__REQUIRED ACTION__
Only one stretch of the data below is wanted: the lines starting at the one with "13: (15, 60, 8.76)" and ending at the one with "26: (287, 197, 1.15)", both included, given again exactly.

### INPUT MATERIAL ###

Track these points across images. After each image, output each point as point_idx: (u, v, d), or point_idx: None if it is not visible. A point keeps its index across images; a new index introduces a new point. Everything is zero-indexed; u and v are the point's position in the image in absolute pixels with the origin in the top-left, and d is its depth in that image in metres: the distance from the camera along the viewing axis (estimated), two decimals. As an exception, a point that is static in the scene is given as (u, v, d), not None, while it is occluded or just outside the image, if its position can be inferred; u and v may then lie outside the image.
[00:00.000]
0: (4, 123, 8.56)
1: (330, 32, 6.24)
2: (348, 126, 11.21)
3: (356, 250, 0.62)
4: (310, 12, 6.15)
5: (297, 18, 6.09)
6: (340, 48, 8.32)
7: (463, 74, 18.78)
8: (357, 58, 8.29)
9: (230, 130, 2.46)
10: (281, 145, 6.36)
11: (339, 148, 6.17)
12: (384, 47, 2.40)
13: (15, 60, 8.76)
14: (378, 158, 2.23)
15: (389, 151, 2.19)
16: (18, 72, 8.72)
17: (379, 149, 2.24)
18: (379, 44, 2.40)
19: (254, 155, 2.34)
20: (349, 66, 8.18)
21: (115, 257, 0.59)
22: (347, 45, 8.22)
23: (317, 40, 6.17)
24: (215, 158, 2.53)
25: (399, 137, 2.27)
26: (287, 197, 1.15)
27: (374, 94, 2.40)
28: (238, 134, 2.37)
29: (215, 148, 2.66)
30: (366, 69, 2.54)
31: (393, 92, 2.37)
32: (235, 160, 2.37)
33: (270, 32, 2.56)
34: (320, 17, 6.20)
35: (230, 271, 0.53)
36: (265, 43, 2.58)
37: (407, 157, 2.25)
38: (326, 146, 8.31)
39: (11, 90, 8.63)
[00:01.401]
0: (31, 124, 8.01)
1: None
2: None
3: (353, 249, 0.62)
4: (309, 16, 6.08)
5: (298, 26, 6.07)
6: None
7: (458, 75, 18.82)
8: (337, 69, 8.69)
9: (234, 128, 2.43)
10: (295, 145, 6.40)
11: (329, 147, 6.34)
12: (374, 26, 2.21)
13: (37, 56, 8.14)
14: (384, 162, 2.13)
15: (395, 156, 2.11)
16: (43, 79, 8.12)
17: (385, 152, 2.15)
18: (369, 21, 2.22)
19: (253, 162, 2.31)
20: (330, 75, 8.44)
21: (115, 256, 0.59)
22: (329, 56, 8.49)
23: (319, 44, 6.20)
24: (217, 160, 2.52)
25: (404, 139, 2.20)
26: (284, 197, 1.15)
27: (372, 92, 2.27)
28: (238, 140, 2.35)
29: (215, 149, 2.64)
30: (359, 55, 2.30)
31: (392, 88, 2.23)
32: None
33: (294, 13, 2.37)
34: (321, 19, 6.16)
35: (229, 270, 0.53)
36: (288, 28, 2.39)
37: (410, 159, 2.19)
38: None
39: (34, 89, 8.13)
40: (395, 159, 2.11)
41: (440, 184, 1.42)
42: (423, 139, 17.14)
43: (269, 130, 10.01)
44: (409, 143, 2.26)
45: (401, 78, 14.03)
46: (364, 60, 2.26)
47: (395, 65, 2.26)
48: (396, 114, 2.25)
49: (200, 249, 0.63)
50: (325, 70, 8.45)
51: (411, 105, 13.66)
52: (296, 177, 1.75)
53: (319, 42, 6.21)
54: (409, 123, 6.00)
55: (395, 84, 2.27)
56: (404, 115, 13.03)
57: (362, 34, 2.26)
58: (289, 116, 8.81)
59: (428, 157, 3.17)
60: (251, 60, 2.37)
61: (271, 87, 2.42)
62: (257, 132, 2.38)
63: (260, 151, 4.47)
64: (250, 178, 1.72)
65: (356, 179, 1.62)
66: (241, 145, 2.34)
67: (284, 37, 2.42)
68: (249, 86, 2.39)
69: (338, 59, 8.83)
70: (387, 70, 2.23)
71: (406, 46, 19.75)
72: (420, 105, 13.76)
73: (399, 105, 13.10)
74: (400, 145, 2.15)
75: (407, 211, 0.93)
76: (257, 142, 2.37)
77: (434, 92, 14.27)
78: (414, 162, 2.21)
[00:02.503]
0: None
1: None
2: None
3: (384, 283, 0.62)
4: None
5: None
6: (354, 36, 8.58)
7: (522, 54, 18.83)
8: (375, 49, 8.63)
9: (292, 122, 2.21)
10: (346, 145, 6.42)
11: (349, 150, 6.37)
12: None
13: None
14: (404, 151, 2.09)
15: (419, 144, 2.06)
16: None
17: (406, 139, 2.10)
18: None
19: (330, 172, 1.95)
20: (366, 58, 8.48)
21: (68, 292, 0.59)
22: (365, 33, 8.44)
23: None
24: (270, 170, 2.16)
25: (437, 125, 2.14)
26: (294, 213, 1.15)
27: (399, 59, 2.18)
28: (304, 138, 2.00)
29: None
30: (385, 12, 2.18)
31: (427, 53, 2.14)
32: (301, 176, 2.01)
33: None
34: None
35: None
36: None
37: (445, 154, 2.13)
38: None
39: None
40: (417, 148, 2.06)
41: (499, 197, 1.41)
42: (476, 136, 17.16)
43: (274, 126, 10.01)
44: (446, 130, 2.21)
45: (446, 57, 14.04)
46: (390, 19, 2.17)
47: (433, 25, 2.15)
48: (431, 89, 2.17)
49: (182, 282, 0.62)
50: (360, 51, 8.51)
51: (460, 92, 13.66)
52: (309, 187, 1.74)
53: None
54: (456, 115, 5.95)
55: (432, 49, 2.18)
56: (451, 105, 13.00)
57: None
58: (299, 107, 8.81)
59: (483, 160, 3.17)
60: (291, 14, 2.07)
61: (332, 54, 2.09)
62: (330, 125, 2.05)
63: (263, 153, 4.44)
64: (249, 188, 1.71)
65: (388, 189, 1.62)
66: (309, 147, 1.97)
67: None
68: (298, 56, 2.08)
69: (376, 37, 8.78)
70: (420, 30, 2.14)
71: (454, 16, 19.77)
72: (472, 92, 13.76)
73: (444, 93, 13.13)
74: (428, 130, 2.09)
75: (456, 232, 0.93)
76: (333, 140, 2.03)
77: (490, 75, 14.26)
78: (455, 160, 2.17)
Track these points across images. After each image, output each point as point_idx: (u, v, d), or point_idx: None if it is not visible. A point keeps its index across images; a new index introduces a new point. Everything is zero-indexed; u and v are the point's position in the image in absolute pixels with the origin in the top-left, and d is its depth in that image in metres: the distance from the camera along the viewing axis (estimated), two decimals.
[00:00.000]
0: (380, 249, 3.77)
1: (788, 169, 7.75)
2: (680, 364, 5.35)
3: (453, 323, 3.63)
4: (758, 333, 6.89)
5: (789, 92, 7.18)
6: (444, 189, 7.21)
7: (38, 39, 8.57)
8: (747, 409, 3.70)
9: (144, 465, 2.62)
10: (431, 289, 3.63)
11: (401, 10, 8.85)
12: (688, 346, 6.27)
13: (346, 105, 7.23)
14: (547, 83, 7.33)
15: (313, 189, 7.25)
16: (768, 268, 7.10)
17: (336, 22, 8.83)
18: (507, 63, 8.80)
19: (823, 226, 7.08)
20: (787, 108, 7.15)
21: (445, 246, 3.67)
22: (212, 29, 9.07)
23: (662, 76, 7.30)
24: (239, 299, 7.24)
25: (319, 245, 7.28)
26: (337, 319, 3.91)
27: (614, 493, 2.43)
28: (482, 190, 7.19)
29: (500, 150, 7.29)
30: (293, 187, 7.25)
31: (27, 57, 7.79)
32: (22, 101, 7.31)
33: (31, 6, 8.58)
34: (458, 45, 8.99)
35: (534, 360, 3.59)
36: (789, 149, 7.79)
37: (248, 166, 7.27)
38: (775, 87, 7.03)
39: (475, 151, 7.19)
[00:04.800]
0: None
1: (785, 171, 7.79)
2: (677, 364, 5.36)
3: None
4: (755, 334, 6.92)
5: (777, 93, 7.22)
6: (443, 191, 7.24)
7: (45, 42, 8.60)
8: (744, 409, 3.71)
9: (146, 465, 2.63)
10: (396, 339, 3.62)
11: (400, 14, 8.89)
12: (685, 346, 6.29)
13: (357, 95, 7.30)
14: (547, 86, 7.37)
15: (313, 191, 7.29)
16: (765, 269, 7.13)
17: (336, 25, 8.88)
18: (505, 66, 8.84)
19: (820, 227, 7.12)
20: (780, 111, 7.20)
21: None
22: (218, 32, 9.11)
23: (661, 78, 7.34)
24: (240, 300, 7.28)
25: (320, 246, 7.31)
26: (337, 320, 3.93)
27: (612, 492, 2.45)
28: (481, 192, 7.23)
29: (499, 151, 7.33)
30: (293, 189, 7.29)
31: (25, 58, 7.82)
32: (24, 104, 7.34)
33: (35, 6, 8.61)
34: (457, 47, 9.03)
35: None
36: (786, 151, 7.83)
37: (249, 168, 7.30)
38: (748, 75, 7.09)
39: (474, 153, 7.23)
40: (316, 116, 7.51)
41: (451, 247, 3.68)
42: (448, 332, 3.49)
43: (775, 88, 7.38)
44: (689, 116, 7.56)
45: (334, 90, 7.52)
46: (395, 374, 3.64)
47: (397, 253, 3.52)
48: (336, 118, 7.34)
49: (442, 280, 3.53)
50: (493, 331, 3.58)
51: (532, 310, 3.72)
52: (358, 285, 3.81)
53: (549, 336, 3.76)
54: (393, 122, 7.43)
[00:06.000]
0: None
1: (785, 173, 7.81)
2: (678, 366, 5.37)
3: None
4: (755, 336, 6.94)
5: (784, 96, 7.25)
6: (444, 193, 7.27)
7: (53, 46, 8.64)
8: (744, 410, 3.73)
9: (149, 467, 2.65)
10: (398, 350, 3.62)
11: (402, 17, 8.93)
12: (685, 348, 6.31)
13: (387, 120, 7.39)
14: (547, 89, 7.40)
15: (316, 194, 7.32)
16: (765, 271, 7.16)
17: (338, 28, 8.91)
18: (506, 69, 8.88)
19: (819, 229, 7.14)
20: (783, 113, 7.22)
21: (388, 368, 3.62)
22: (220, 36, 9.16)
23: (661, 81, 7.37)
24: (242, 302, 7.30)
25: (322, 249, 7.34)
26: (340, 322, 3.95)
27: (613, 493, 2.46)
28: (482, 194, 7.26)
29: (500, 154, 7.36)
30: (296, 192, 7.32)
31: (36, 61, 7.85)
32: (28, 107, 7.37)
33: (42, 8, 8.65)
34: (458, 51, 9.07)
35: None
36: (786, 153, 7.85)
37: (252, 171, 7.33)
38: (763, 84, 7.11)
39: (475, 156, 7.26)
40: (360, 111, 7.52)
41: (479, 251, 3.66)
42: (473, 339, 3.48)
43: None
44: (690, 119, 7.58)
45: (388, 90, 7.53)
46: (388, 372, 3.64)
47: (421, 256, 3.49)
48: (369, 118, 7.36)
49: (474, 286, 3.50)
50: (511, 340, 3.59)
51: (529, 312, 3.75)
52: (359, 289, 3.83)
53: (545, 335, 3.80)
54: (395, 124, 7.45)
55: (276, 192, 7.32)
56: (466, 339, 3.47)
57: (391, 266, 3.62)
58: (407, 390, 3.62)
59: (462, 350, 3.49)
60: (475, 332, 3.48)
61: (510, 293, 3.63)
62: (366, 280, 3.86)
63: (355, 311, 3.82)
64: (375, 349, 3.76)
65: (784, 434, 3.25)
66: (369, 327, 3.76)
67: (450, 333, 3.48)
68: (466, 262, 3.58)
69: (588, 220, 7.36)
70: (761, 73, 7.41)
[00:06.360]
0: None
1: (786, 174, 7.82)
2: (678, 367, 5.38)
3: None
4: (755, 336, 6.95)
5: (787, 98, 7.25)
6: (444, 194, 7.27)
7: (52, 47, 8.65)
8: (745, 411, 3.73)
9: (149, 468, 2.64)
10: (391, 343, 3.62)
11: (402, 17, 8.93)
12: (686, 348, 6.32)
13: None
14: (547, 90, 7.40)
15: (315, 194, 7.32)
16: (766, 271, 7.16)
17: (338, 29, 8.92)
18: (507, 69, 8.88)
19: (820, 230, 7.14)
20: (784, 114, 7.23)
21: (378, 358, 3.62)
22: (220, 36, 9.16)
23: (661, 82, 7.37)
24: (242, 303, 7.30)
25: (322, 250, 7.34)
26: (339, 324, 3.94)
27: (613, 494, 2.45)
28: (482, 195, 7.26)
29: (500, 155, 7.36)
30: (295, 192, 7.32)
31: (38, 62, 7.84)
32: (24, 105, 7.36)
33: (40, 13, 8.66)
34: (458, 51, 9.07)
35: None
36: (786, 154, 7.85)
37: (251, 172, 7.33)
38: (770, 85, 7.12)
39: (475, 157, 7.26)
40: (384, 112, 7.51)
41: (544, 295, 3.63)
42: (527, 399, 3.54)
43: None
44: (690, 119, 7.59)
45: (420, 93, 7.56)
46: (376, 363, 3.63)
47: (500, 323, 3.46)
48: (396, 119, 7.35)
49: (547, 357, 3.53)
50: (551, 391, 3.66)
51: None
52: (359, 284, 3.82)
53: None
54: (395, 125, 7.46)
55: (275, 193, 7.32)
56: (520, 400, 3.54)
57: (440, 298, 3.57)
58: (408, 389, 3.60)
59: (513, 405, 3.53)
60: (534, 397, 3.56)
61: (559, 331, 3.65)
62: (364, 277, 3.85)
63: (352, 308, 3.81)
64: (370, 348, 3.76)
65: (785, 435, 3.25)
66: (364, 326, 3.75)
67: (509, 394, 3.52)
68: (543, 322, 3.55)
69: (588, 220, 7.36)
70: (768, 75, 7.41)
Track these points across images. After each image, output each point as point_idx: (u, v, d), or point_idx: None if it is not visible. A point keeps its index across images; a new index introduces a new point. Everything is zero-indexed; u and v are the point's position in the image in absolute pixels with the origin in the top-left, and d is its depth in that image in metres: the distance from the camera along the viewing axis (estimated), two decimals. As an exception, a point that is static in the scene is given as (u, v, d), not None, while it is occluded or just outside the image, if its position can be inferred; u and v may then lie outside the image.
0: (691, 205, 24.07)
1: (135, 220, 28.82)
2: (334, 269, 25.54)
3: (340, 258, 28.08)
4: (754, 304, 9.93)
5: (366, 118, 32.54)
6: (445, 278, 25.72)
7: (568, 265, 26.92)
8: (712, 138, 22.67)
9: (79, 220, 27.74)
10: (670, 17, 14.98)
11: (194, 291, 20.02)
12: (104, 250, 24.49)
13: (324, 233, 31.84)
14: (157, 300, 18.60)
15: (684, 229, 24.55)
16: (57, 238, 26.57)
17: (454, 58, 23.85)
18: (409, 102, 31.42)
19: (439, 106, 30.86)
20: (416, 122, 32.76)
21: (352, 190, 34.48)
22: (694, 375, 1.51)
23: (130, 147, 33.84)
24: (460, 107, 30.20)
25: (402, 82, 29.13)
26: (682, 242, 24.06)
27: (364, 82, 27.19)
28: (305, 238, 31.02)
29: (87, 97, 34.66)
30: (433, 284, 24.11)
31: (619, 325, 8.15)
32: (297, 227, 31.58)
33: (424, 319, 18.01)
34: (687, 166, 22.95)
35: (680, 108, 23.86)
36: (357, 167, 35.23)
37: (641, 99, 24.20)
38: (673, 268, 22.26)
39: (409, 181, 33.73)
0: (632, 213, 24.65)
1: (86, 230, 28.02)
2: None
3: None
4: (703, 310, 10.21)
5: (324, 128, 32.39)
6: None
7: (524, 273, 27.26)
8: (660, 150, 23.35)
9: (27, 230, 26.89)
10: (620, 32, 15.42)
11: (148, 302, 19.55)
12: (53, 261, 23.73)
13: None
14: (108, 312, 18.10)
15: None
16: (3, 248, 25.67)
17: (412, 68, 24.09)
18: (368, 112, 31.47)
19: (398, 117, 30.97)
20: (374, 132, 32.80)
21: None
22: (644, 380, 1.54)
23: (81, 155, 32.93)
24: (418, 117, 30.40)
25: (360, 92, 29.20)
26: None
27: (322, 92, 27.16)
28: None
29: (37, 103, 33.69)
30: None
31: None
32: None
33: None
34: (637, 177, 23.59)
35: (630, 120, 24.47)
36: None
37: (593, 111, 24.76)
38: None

###

__EXERCISE RESULT__
13: (15, 60, 8.76)
14: (378, 158, 2.23)
15: (389, 151, 2.19)
16: (18, 72, 8.72)
17: (379, 149, 2.24)
18: (379, 44, 2.40)
19: (254, 155, 2.34)
20: (349, 66, 8.18)
21: (115, 257, 0.59)
22: (347, 45, 8.22)
23: (317, 40, 6.17)
24: (215, 158, 2.53)
25: (399, 137, 2.27)
26: (287, 197, 1.15)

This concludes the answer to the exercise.